Members of the Workforce should be aware that the most effective protective measure against the hazards of pressure systems is keeping a safe distance between the pressurized component and themselves or facilities that require protection.
In addition to distance, there are three conventional types of protective shields:
- A rated cell can be designed to:
- Protect against both penetration and external overpressure.
- Avoid damage from toxicity.
- The secondary container, if properly designed and used, is capable of:
- Containing the explosive force, preventing external damage and escape of toxic materials.
- Preventing fire.
- A barricade, which is designed to provide a barrier only against penetration. This is the least effective shield.
Members of the Workforce shall use protective shields for any situation involving hazards to themselves or facilities where conformance with accepted design criteria is:
Examples of when to use shields are:
- The material used in the pressure system is known or suspected to be subject to brittle fracture.
- Factors of safety are less than recommended.
- No proof test has been conducted.
- An item of hardware is questionable.
- The experiment is an intentional burst test.
- The validity of supporting calculations is questionable.

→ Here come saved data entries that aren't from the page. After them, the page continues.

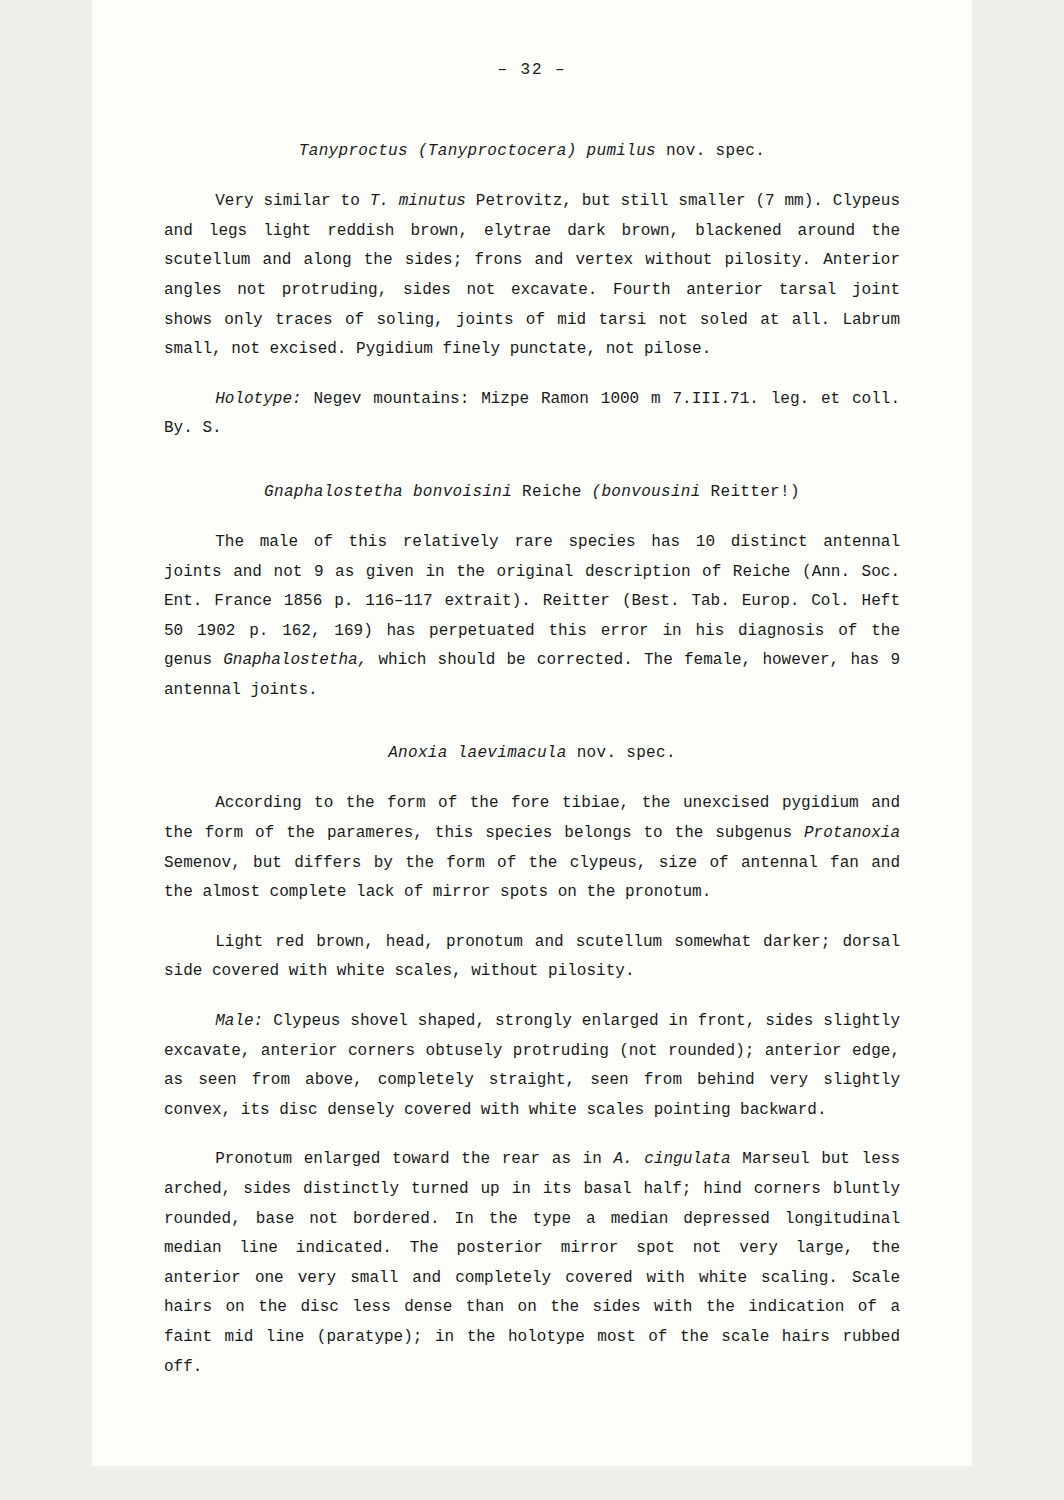– 32 –
Tanyproctus (Tanyproctocera) pumilus nov. spec.
Very similar to T. minutus Petrovitz, but still smaller (7 mm). Clypeus and legs light reddish brown, elytrae dark brown, blackened around the scutellum and along the sides; frons and vertex without pilosity. Anterior angles not protruding, sides not excavate. Fourth anterior tarsal joint shows only traces of soling, joints of mid tarsi not soled at all. Labrum small, not excised. Pygidium finely punctate, not pilose.
Holotype: Negev mountains: Mizpe Ramon 1000 m 7.III.71. leg. et coll. By. S.
Gnaphalostetha bonvoisini Reiche (bonvousini Reitter!)
The male of this relatively rare species has 10 distinct antennal joints and not 9 as given in the original description of Reiche (Ann. Soc. Ent. France 1856 p. 116–117 extrait). Reitter (Best. Tab. Europ. Col. Heft 50 1902 p. 162, 169) has perpetuated this error in his diagnosis of the genus Gnaphalostetha, which should be corrected. The female, however, has 9 antennal joints.
Anoxia laevimacula nov. spec.
According to the form of the fore tibiae, the unexcised pygidium and the form of the parameres, this species belongs to the subgenus Protanoxia Semenov, but differs by the form of the clypeus, size of antennal fan and the almost complete lack of mirror spots on the pronotum.
Light red brown, head, pronotum and scutellum somewhat darker; dorsal side covered with white scales, without pilosity.
Male: Clypeus shovel shaped, strongly enlarged in front, sides slightly excavate, anterior corners obtusely protruding (not rounded); anterior edge, as seen from above, completely straight, seen from behind very slightly convex, its disc densely covered with white scales pointing backward.
Pronotum enlarged toward the rear as in A. cingulata Marseul but less arched, sides distinctly turned up in its basal half; hind corners bluntly rounded, base not bordered. In the type a median depressed longitudinal median line indicated. The posterior mirror spot not very large, the anterior one very small and completely covered with white scaling. Scale hairs on the disc less dense than on the sides with the indication of a faint mid line (paratype); in the holotype most of the scale hairs rubbed off.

- System complexity or unusual operating circumstances warrant added protection.
Note: What constitutes a protective shield is a difficult question. For example, a 1/4-in. steel plate around a small glass vacuum bell jar is overdesign. On the other hand, nothing but distance or a specially designed bunker can protect against sudden release of energy levels up to 74 X 106 ft-lb (equivalent to 50 lb of TNT).
The responsible manager shall anticipate potential hazards and shall be prepared to deal with them.
Pressure Installers should consider the following design points:
- Brittle materials can pose extreme hazards, depending on factors such as a location near personnel and facilities, energy level, and mode of operation. Protective shields must be adequate to stop fragments and to control overpressure.
- No brittle materials, but some question of design detail, raises the concern of how to stop flying fragments or how to protect against hazards, such as whipping lines, component response, and ruptured gage faces. In this case the hazard itself suggests the type of shielding.
- Hydraulic lines contain liquids under pressure that can be forced through small orifices such as ruptures, holes, or leaking connections, at velocities great enough to penetrate the human body. Except in extreme cases, lightweight metal structures can provide the required protection.
- Vacuum vessels. The failure of a vacuum vessel reduces local pressure below atmospheric pressure and can generate debris.
Many consulting resources are available to aid the designer, including:
- The organizational PA, who should be the first point of contact for advice and assistance. Advise the PA early of your plans for new pressure systems.
- Applied Mechanics groups, which furnish analysis and design support for new pressure vessels ranging from simple to complex.
- The Materials Organization, which assists in selecting materials and fabricating processes for pressure vessels.
- The NDE group, which provides nondestructive techniques for evaluating pressure systems.
- Experimental Mechanics, which conducts proof tests and monitors pressure vessel response.
- The Tritium Research Laboratory Safety Advisory Committee at Livermore for approval of experiments to be conducted in the TRL.
- Safety Engineering.
- The Pressure Drawing Review Program Coordinator.